Was ihn später halbwegs beruhigte: seine Gitarre, die ihm sein Onkel Chuck schenkte, als er 14 wurde. Er spielte rasch in wechselnden Bands. Sein wichtigster Einfluss waren damals die „Melvins“, diese schräge Post-Punk-Band. Früh schon aber fand er seinen eigenen, unverwechselbaren Stil, der unter den Bezeichnungen „Seattle-Sound“ oder „Grunge“ zum Next Big Thing der dahinkriselnden Rock-Musik wurde.

Revival der Indie-Musik

Bis „Nirvana“ kam. Kurt Cobain und seine Mitstreiter wollten vielleicht nur einen satten, vitalen Giarrenkrach kreieren, der – wie Neil Young in seinen besten Momenten – auch noch äußerst melodiös, „catchy“ war. Aber seine Fans hörten aus diesen Songs das Versprechen eines anderen Daseins, das Programm einer Jugendrevolte heraus. Kurt Cobain sollte der „Führer“ dieser desorientierten Jugend sein. Je mehr er sich sträubte, desto verbissener hielten sie an dieser Idee fest. Widerstand kann sehr sexy und verführerisch sein.

Leiden an „Cobain’s Disease“

Was ihm selbst, eine kurze Zeit jedenfalls, Halt gab, war seine Begegnung mit Courtney Love, deren Band „Hole“ er als ebenbürtig empfand und die er im Februar 1992 heiratete. Ausgerechnet in Waikiki auf Hawaii. Wie romantisch! Aber rasch begann das Elend von neuem; und es hatte mit dem jähen, riesigen Erfolg zu tun. Kurt Cobains Leben geriet auf die Überholspur, er tourte fast nonstop; und er versuchte, die Schwäche, die Leiden, die dieses unstete Leben mit sich brachten, mit Drogen, Alkohol und Medikamenten zu bekämpfen.

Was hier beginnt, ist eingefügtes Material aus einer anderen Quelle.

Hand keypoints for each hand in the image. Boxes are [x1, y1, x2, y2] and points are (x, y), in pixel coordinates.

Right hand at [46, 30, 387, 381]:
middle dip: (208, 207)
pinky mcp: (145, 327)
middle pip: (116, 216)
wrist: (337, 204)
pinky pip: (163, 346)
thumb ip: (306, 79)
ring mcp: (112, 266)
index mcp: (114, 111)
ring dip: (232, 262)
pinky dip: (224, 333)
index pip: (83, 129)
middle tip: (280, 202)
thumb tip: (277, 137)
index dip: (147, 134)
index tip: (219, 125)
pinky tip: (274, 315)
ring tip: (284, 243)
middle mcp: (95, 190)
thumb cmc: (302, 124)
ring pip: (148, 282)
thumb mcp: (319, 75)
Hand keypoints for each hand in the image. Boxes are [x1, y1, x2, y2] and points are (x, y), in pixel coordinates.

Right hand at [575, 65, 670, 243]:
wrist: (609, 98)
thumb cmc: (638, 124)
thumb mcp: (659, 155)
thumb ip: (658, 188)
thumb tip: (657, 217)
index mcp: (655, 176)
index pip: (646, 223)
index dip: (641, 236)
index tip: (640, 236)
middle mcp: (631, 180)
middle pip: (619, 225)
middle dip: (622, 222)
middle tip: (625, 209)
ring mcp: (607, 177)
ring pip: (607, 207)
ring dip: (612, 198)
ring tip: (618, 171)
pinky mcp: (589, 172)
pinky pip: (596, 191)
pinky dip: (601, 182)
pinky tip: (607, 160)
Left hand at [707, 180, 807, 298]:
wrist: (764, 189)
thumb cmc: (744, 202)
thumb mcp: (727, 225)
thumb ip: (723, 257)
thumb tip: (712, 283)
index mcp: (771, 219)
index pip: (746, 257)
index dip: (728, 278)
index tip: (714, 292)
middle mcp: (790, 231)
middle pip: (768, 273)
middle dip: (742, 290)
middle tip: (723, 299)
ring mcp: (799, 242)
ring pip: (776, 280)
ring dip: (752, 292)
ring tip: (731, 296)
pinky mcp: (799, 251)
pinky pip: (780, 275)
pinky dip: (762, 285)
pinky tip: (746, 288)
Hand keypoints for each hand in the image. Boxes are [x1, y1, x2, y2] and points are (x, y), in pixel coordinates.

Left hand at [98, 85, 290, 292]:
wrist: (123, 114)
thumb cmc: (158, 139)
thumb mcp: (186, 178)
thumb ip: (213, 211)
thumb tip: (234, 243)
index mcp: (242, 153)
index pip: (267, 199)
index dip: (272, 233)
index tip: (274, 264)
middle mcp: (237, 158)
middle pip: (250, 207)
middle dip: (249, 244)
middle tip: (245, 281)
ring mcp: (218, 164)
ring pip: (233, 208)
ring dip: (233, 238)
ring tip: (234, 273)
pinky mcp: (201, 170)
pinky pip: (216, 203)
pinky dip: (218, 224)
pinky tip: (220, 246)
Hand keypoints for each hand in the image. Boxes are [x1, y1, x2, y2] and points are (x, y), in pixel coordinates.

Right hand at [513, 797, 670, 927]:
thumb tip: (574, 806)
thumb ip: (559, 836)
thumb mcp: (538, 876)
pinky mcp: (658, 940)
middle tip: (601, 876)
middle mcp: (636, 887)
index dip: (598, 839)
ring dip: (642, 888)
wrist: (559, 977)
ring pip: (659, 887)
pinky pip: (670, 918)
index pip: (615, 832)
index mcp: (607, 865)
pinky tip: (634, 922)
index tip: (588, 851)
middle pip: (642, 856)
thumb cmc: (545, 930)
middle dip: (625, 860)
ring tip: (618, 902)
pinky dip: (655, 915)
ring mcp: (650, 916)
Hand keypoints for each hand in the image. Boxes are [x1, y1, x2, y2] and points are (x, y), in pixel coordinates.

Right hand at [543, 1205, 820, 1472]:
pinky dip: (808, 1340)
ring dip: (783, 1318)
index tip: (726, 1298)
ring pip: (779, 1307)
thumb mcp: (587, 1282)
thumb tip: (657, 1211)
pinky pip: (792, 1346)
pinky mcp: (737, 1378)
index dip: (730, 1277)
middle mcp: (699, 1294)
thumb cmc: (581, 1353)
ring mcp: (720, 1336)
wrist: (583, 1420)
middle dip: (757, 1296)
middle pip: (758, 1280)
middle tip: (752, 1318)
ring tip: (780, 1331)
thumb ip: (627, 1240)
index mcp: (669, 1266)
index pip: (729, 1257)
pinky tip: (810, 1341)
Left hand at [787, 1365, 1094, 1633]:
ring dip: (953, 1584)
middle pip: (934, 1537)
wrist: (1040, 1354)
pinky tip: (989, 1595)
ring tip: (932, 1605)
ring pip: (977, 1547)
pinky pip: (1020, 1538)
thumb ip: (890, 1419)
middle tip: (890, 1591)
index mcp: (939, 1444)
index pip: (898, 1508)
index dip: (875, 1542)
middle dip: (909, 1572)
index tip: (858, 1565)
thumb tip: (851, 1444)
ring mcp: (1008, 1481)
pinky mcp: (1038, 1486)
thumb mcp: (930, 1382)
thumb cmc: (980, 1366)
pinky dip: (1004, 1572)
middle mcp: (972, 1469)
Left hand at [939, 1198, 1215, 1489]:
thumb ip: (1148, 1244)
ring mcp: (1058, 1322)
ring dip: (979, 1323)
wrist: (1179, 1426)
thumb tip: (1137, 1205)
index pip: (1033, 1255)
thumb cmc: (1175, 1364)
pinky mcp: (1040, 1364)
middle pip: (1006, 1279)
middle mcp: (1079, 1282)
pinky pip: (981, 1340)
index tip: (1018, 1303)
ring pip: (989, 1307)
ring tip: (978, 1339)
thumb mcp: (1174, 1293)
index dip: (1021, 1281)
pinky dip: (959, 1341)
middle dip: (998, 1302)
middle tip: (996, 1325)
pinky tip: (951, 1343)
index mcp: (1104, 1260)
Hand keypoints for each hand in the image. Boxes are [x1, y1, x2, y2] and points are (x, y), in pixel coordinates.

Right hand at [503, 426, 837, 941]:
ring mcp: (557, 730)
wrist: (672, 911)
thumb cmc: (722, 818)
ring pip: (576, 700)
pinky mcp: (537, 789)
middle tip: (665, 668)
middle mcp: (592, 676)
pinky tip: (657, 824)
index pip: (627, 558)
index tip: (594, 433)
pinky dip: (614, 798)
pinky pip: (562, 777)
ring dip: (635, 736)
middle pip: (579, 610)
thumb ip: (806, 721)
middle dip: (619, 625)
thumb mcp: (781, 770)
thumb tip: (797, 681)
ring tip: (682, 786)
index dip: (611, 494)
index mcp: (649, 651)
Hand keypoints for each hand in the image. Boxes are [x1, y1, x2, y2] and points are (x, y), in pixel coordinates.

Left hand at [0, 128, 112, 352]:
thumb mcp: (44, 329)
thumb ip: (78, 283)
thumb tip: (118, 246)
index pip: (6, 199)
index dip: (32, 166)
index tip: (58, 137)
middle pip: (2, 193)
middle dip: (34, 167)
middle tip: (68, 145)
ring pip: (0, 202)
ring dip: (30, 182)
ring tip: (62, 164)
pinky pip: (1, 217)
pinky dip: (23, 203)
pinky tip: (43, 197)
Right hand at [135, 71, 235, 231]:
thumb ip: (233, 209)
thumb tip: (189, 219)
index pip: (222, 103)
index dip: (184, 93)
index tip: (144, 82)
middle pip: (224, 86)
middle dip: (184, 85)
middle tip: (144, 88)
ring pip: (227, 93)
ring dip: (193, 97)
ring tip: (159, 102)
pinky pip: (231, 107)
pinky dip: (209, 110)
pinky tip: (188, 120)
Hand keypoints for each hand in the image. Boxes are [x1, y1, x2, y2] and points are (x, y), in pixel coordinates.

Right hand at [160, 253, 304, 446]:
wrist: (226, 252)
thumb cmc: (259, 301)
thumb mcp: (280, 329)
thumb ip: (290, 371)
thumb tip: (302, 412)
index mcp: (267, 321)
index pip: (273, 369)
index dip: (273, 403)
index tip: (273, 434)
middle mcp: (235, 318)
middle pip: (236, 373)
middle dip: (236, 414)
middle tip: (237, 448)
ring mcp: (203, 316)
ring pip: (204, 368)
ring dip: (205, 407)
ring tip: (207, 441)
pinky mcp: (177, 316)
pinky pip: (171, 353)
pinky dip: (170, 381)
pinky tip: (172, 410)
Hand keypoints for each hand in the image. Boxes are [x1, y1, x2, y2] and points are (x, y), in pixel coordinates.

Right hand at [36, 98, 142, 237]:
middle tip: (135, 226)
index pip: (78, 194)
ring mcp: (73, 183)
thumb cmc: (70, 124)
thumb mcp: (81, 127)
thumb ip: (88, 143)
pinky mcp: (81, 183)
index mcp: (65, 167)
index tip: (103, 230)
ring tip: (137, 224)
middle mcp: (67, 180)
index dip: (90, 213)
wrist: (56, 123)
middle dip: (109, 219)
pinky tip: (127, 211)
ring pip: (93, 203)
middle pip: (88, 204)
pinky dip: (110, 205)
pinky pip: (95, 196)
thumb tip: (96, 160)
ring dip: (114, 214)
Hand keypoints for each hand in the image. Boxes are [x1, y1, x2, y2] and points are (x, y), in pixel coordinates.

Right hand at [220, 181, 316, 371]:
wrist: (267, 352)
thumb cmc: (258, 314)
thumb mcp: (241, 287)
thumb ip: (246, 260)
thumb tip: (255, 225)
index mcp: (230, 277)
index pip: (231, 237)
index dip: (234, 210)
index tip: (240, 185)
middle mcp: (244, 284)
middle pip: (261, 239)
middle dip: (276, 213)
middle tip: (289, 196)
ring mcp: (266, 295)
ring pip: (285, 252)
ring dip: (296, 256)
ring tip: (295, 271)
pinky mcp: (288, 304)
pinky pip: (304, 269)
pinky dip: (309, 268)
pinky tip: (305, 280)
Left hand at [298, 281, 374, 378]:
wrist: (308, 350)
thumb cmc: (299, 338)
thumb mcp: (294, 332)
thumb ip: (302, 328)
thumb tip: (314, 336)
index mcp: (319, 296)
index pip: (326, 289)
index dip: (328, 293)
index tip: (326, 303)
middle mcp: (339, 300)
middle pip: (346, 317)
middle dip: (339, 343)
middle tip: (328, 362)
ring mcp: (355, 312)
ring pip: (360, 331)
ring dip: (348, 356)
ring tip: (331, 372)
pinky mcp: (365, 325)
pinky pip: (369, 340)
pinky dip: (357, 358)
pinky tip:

Immer ein Fehler, aber bei einem hyperaktiven Ritalin-Patienten besonders. Ihn plagten furchtbare Magenschmerzen, die Ärzte konnten nichts finden. Er selbst diagnostizierte – halb ironisch, halb verzweifelt – „Cobain’s Disease“. Und es setzte sich bei ihm, nach und nach, der Gedanke fest, dass er einer war, dem auf Erden nicht zu helfen ist.

„Smells Like Teen Spirit“ im Video:

Im März 1994 brach Kurt Cobain – zu viel von allem! – in Rom zusammen und fiel ins Koma. Die Ärzte konnten ihn noch einmal retten. Frau und Freunde drängten ihn, sich in eine Drogenentzugsklinik zu begeben. Sie hörte auf den vielversprechenden (oder soll man sagen zynischen?) Namen „Exodus Recovery Center“. Kurt Cobain hielt nur ein paar Tage durch, floh dann und verschwand. Am 8. April 1994 fand man ihn, tot, in seinem Haus in Seattle. Er hatte sich mit seiner Browning Auto-5 Selbstladeflinte erschossen. In den USA kommt man ja leicht an Waffen aller Art. Postum stellte man auch noch eine Überdosis Heroin fest. Und man fand einen Abschiedsbrief. Er zitiert eine Zeile aus dem berühmten Neil Young-Song „My My, Hey Hey (Out Of The Blue)“, der zur Hymne der Punks wurde: „It’s better to burn out than to fade away.“ – besser rasch verbrennen, als langsam verblassen.

Auch in Cham trauerten Menschen einst um Kurt Cobain. Noch immer beschäftigt er Musikbegeisterte.